Les premières agences d’ethnomarketing françaises

Chapitre 4 : Un essor possible du marketing ethnique en France ?

Section 2 :

Des avancées

I. Les premières agences d’ethnomarketing françaises

Les agences et les médias ethniques progressent en France, preuve que les minorités ethniques commencent à faire entendre leur voix. L’agence Sopi communication, créée en 2003, est la première à s’être lancée dans la démarche du marketing ethnique en France.

Convaincu du réel potentiel économique représenté par les minorités ethniques, l’agence s’est attelée, avec l’accord des intéressés, à établir des bases de données fiables susceptibles de dévoiler les comportements d’achats et les besoins spécifiques des différentes minorités.

Lancée par deux anciens de Publicis, Jean-Christophe Despres et Gilles Sokoudjou, Sopi souhaite adapter le marketing ethnique venu des Etats-Unis aux spécificités françaises et associer progressivement les marques à la réflexion ethnique.

En France, la loi n’interdit pas la création de bases de données comportementales «ethniques», à partir du moment où les intéressés sont d’accord.

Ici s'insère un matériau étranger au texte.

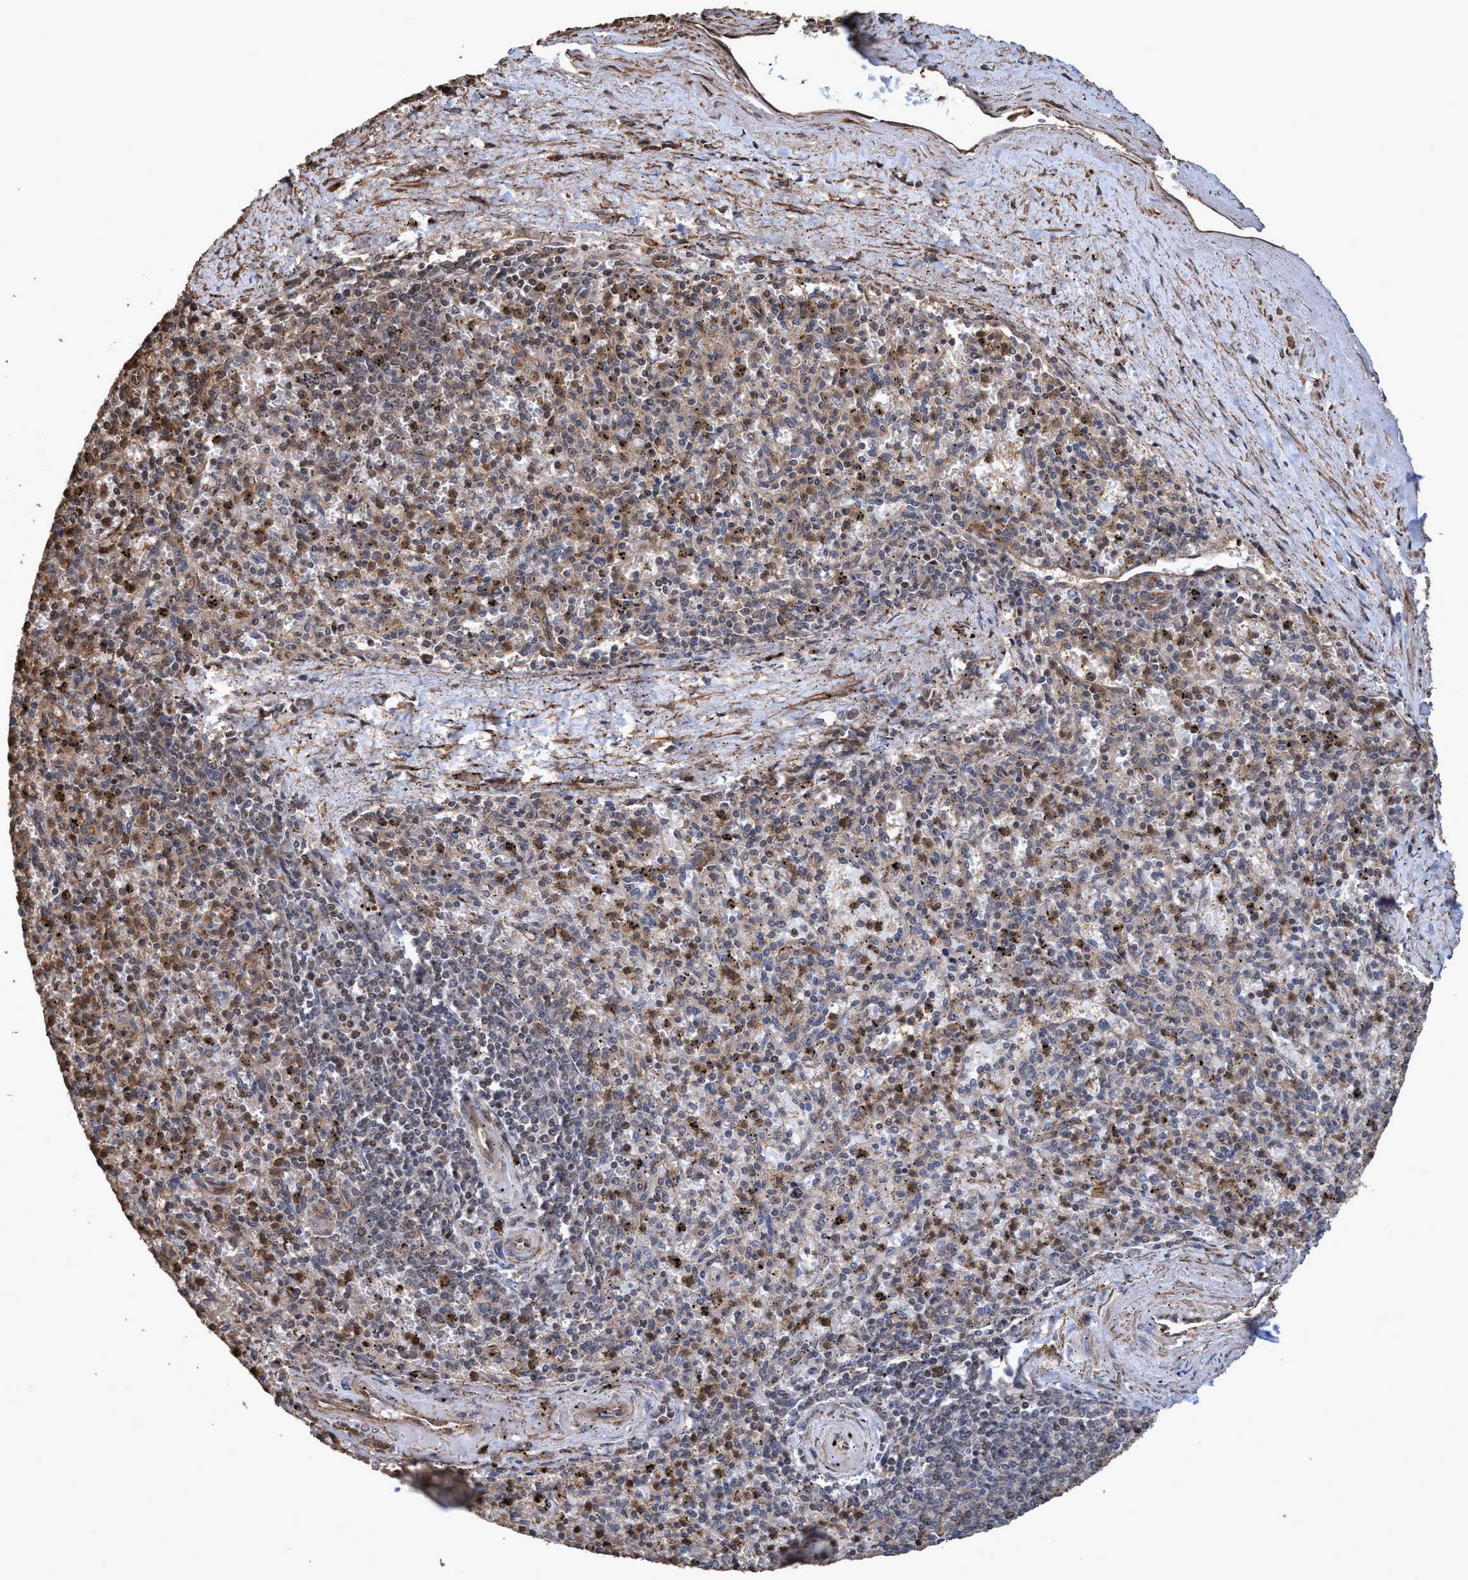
{"staining": {"intensity": "moderate", "quantity": ">75%", "location": "cytoplasmic/membranous,nuclear"}, "tissue": "spleen", "cell_type": "Cells in red pulp", "image_type": "normal", "snomed": [{"axis": "morphology", "description": "Normal tissue, NOS"}, {"axis": "topography", "description": "Spleen"}], "caption": "High-magnification brightfield microscopy of unremarkable spleen stained with DAB (brown) and counterstained with hematoxylin (blue). cells in red pulp exhibit moderate cytoplasmic/membranous,nuclear expression is identified in approximately>75% of cells.", "gene": "TRPC7", "patient": {"sex": "male", "age": 72}}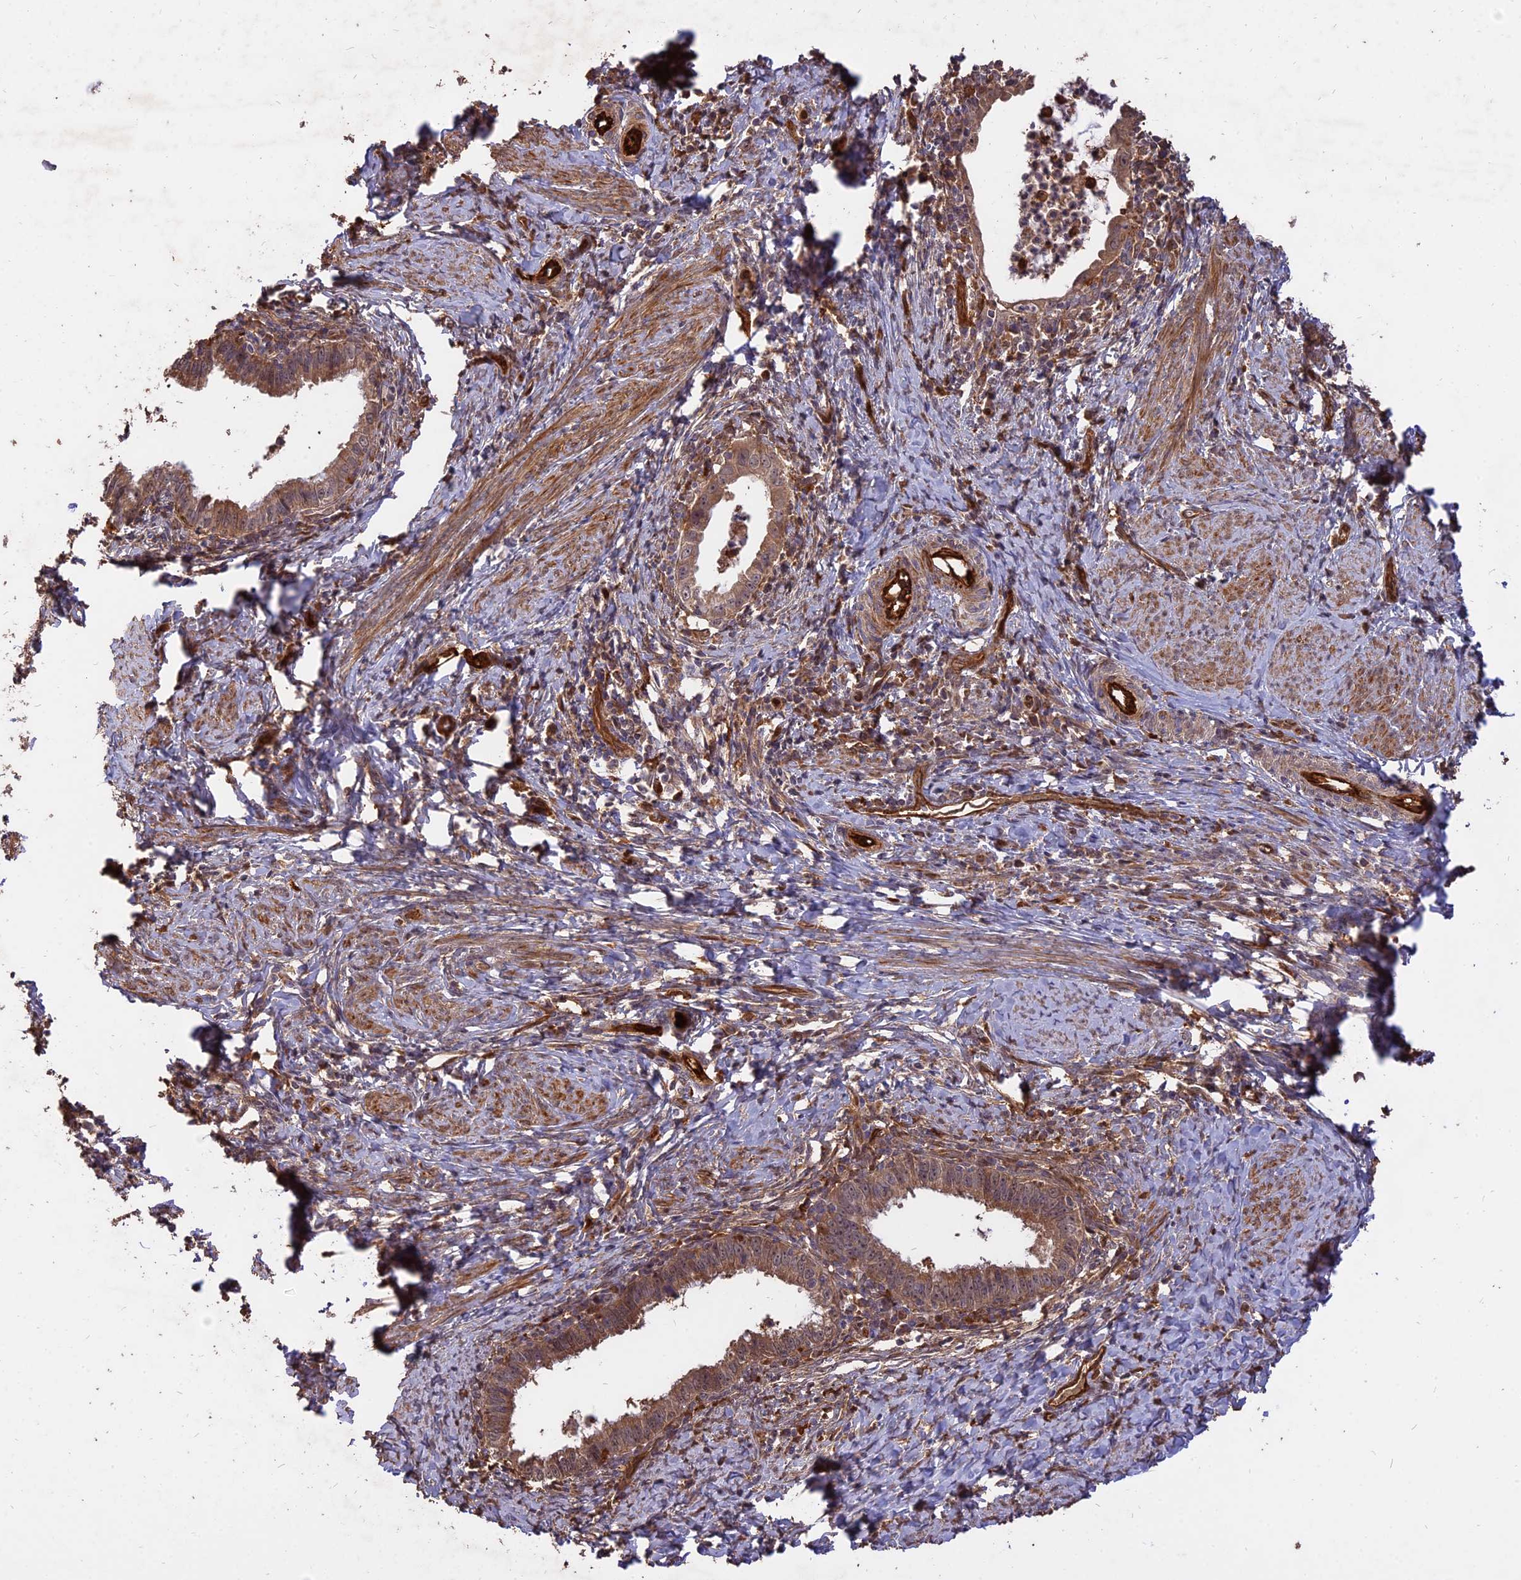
{"staining": {"intensity": "moderate", "quantity": ">75%", "location": "cytoplasmic/membranous"}, "tissue": "cervical cancer", "cell_type": "Tumor cells", "image_type": "cancer", "snomed": [{"axis": "morphology", "description": "Adenocarcinoma, NOS"}, {"axis": "topography", "description": "Cervix"}], "caption": "A brown stain shows moderate cytoplasmic/membranous expression of a protein in adenocarcinoma (cervical) tumor cells.", "gene": "SAC3D1", "patient": {"sex": "female", "age": 36}}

Sopi diffuse ainsi ses questionnaires sur Internet et auprès d’un réseau connu de l’agence.

En raison de la très grande sensibilité des questions ethniques en France, l’agence a tout de même placé sa base de données sous le contrôle d’un «comité éthique» et travaille en étroite collaboration avec la Halde (Haute Autorité de lutte contre les discriminations et pour l’égalité).

Pour son PDG, Jean- Christophe Despres, le but du marketing ethnique est de «donner plus de représentativité aux minorités ethniques» mais il «ne deviendra une activité substantielle que dans plusieurs années».69

L’agence Sopi a obtenu le Grand Prix TV de la communication solidaire pour la campagne «N’y pense même pas» mettant en scène les chanteurs Lady Sweety et Jacky Brown dans un clip musical contre le sida encourageant le port du préservatif.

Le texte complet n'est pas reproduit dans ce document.